Numerous left-wing figures, including future President Joe Biden and Vice President Kamala Harris, aggressively pushed the narrative that the incident was part of a wave of Trump-inspired hate and violence. But critics immediately questioned the likelihood of violent Trump supporters roaming around the streets of strongly-Democratic Chicago, suspicions that intensified after police failed to find video of the attack among hundreds of hours of footage from cameras near where the actor says it happened, and Smollett only gave police “limited and redacted” phone records.

Two potential “attackers” were soon identified, but rather than pro-Trump whites they were two Nigerian brothers with ties to Empire. It was then reported that police suspected Smollett of paying them to stage the attack, and Smollett was officially charged in February 2019 with filing a false police report and indicted on 16 counts of disorderly conduct stemming from the offense, though left-wing Cook County State’s Attorney Kim Foxx dropped the charges in March of that year.

Special Prosecutor Dan Webb revived six counts a year later, however, and Smollett was convicted on five of them in December 2021, including of falsely telling multiple police he was a hate crime victim and battery victim.

On Thursday, Smollett was denied his appeal for a new trial and sentenced to 150 days in prison, 30 months probation, and a $25,000 fine, as well as ordered to pay $120,106 restitution to the City of Chicago.

After the sentence was handed down, Smollett was given an opportunity to address the court, which he used for another dramatic display. “I am not suicidal,” he repeated several times, his voice rising.

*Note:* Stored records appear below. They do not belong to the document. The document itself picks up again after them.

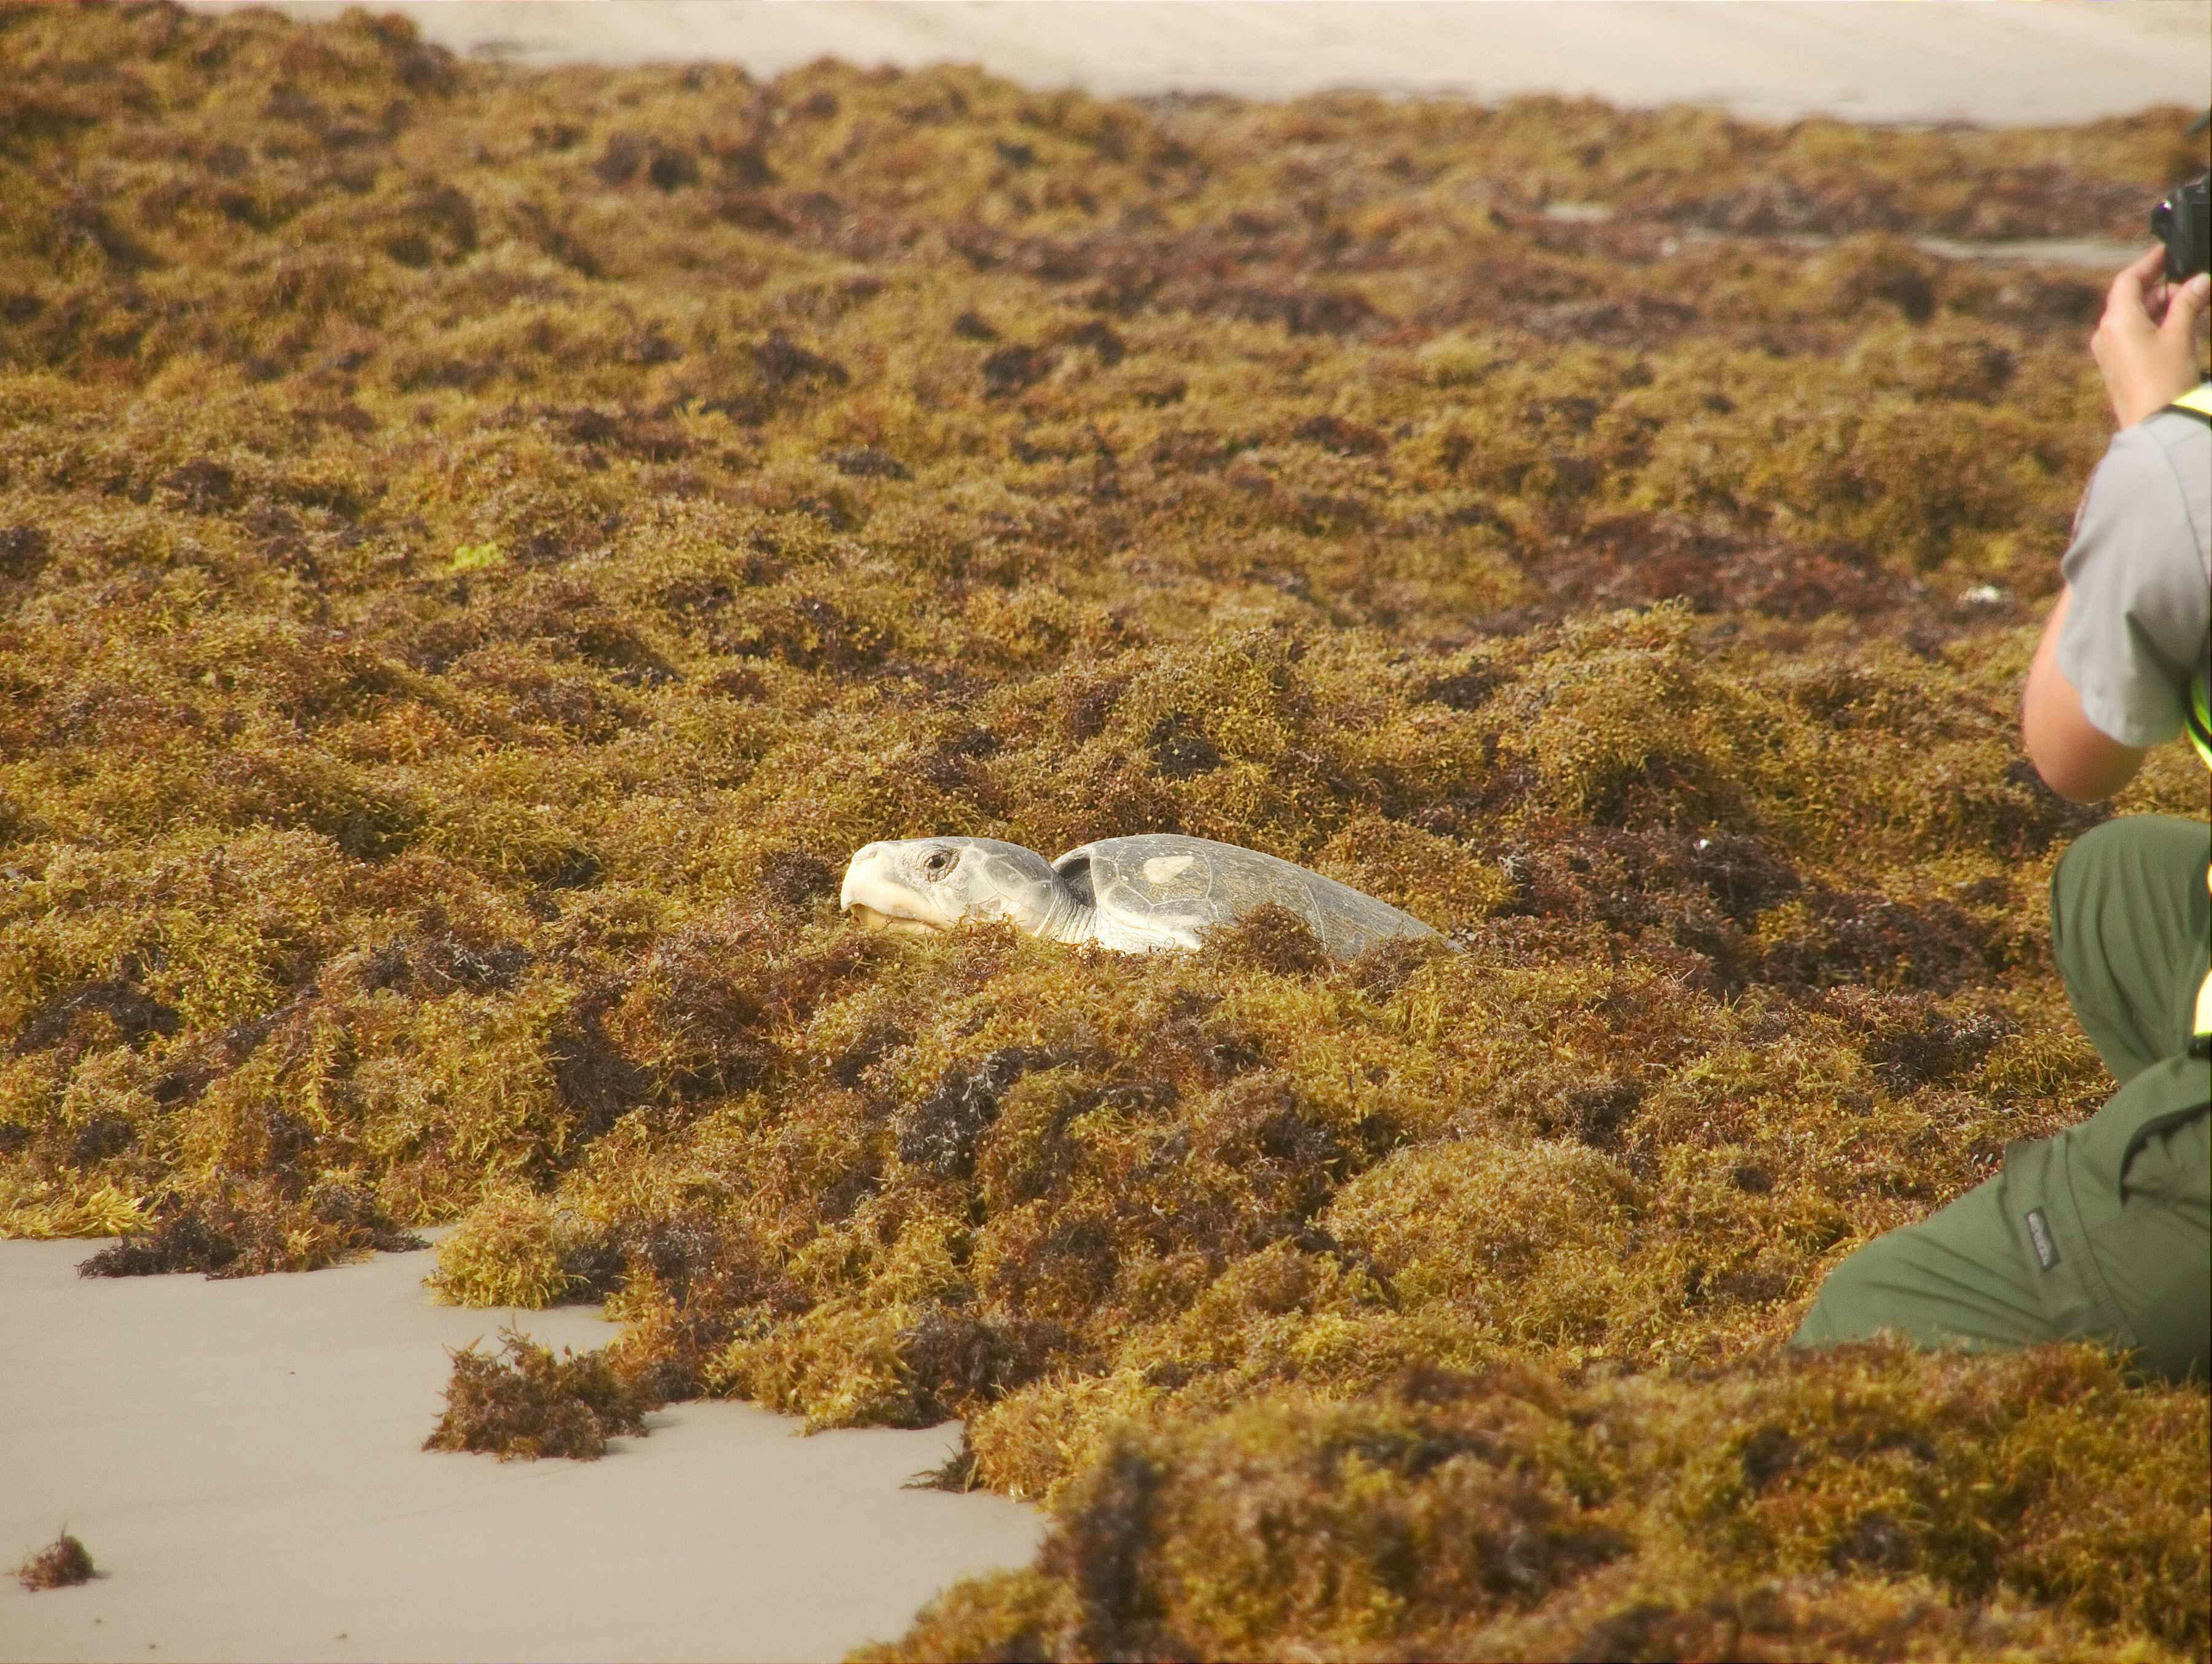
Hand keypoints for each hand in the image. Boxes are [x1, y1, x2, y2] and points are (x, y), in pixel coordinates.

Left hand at [2090, 245, 2210, 429]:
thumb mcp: (2180, 336)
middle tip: (2194, 284)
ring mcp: (2109, 351)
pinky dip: (2155, 325)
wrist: (2154, 425)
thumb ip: (2188, 304)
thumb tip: (2199, 281)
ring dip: (2162, 307)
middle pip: (2131, 298)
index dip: (2148, 263)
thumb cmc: (2165, 380)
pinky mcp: (2117, 367)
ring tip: (2193, 304)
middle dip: (2163, 289)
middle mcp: (2106, 333)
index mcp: (2115, 321)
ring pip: (2135, 317)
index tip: (2167, 252)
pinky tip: (2179, 325)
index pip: (2128, 280)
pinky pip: (2134, 336)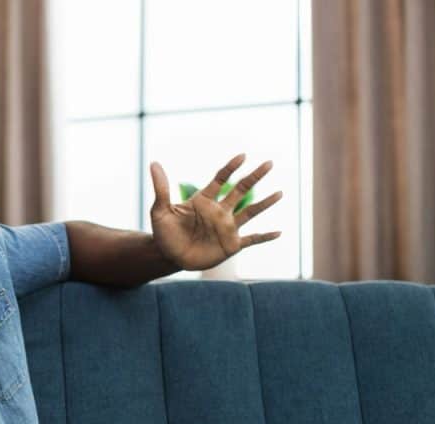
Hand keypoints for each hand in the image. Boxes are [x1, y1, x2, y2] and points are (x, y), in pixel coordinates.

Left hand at [149, 154, 282, 270]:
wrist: (168, 256)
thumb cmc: (164, 232)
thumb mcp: (160, 210)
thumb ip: (161, 188)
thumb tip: (154, 163)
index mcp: (204, 200)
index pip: (221, 179)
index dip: (231, 168)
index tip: (243, 156)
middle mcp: (219, 211)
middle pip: (241, 190)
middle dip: (255, 177)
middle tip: (269, 163)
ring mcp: (227, 227)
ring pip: (251, 212)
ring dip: (265, 203)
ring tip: (280, 193)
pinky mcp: (231, 244)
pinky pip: (252, 239)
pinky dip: (265, 236)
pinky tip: (279, 232)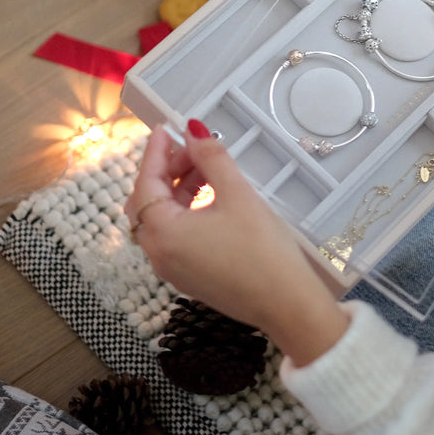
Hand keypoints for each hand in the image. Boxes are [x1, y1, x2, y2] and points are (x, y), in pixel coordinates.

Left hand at [127, 122, 349, 364]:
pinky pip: (175, 237)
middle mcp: (159, 254)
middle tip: (191, 148)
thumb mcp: (238, 196)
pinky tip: (212, 199)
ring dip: (177, 191)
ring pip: (162, 220)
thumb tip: (194, 131)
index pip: (146, 183)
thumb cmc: (263, 251)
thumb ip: (212, 159)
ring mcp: (173, 269)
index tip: (166, 128)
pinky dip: (185, 212)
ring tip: (207, 170)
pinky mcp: (190, 277)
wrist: (287, 305)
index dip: (155, 152)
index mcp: (164, 233)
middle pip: (147, 203)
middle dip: (166, 171)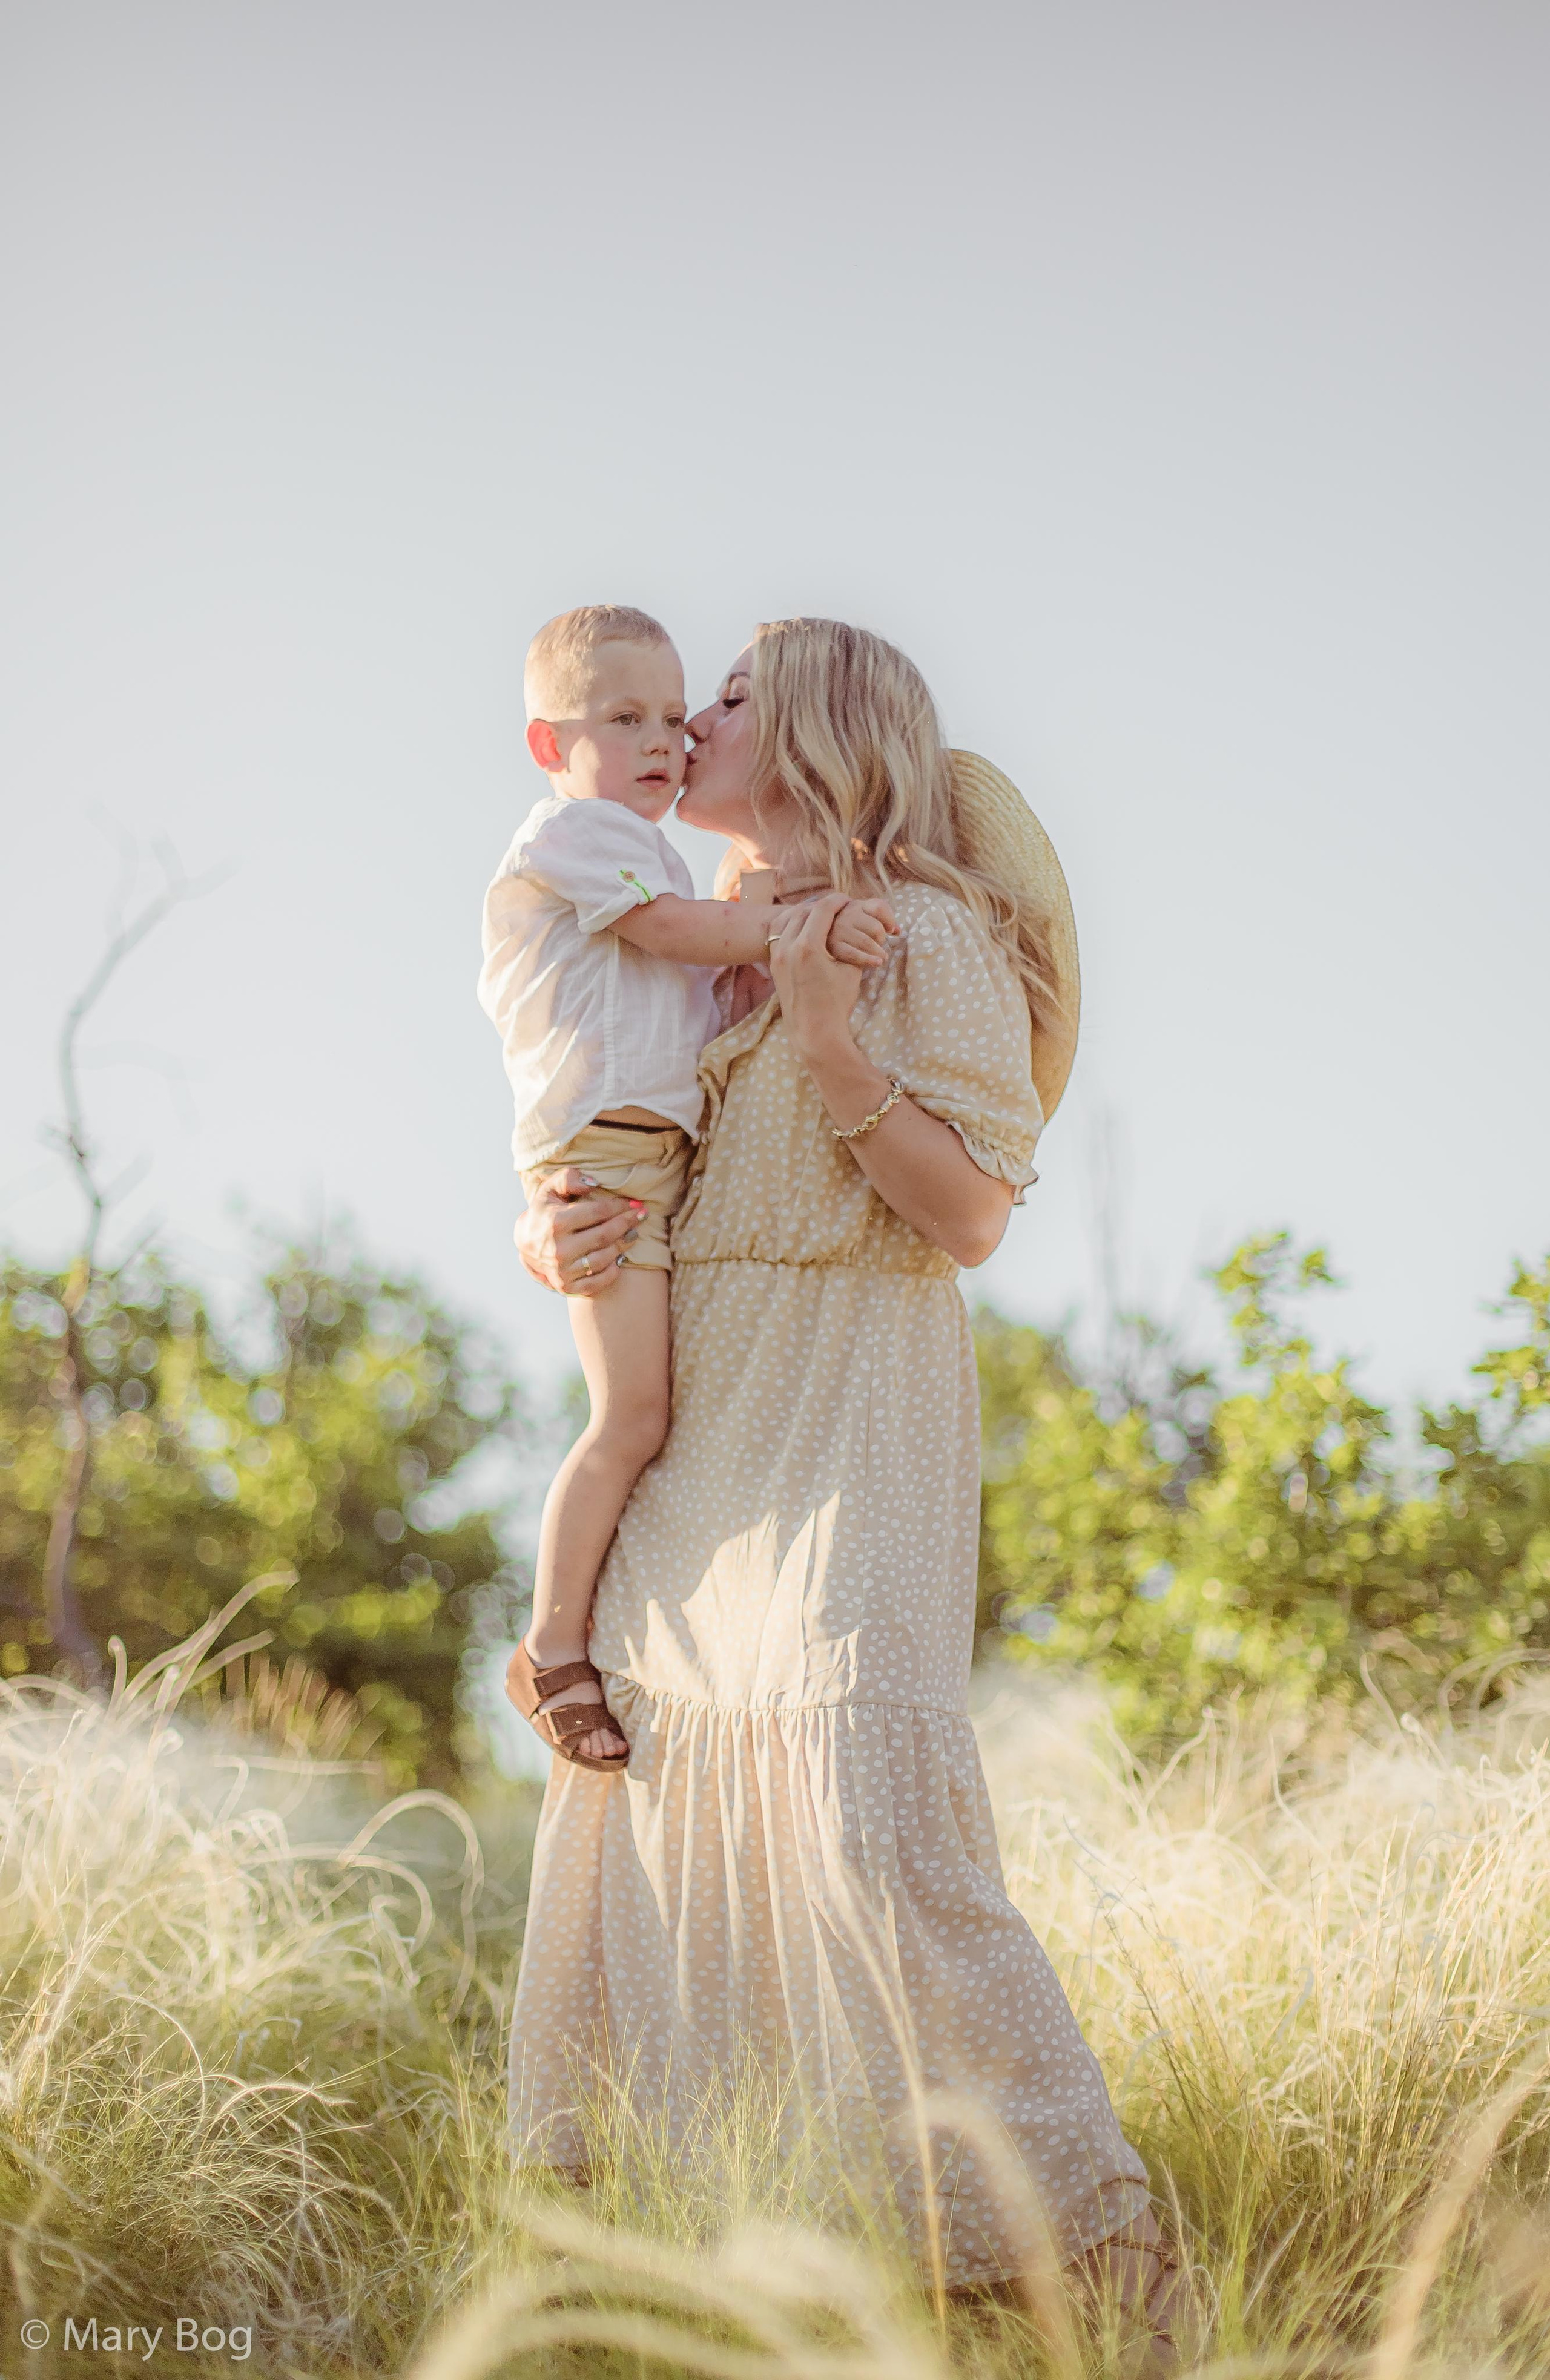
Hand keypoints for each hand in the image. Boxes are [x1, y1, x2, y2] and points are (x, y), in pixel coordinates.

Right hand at [514, 1168, 640, 1297]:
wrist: (525, 1242)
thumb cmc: (545, 1212)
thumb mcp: (549, 1189)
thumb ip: (568, 1178)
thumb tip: (592, 1183)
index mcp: (555, 1222)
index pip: (597, 1212)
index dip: (620, 1206)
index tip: (635, 1203)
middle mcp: (559, 1249)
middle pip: (604, 1235)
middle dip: (627, 1223)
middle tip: (642, 1215)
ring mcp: (562, 1271)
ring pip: (604, 1259)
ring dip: (623, 1246)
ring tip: (633, 1234)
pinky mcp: (566, 1287)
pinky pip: (597, 1283)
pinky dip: (612, 1272)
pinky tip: (619, 1259)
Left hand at [766, 892, 874, 1056]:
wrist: (814, 1032)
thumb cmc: (837, 1003)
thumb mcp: (850, 970)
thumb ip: (851, 942)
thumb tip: (855, 924)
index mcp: (808, 947)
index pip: (822, 909)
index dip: (837, 900)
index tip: (847, 899)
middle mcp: (787, 948)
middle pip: (804, 911)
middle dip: (822, 905)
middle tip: (837, 906)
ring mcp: (777, 956)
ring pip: (788, 920)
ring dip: (806, 913)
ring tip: (822, 914)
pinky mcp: (774, 964)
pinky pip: (779, 934)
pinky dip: (792, 925)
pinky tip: (805, 928)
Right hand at [823, 896, 898, 968]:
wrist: (825, 943)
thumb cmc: (854, 932)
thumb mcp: (867, 920)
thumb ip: (884, 920)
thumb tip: (897, 931)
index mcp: (856, 905)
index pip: (879, 907)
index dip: (890, 920)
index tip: (891, 930)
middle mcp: (845, 914)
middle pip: (876, 928)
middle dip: (881, 939)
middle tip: (878, 944)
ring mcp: (838, 930)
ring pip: (867, 942)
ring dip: (878, 952)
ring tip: (881, 957)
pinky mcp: (833, 946)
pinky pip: (854, 955)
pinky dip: (868, 960)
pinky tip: (877, 963)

“I am innocent, and I am not suicidal,” he declared. “If I did this, then it means that I stuck my fist in the fears of black Americans in this country for over 400 years and the fears of the LGBTQ community. Your honor, I respect you and I respect the jury, but I did not do this, and I am not suicidal. And if anything happens to me when I go in there, I did not do it to myself. And you must all know that.”

The New York Post reports that Smollett’s outburst followed Judge James Linn calling the actor a “disgrace.”

“You’re not the victim of a racist hate crime, you’re not the victim of a homopobic hate crime, you’re just a charlatan pretending to be the victim of a hate crime and that’s shameful especially,” Linn said. “You have another side of you that is profoundly arrogant and selfish and narcissistic and that bad side of you came out during the course of this.”

“Your performance on the witness stand, this can only be described as pure perjury,” he continued. “You got on the witness stand … you committed hour upon hour upon hour of pure perjury. Your very name has become an adverb for lying and I cannot imagine what could be worse than that.” 

There is a long line of “hate crimesagainst political liberals or sexual, racial, or religious minorities that the mainstream media seized upon but were later revealed to be fabricated.

Additionally, left-wing activists often present real crimes against minorities as evidence of bigotry regardless of the actual motives. In 2019, The Federalist’s Chad Felix Greene detailed how pro-LGBT media misrepresented three murders of gender-dysphoric individuals that year as examples of “transphobic” violence despite evidence indicating they were killed for unrelated reasons. 

Every year, the LGBT pressure group Human Rights Campaign publishes lists of transgender murder victims as proof of an “epidemic” of anti-LGBT violence, but for most examples fails to identify an LGBT-related motive. According to federal crime statistics, the transgender murder rate is actually far lower than the overall murder rate.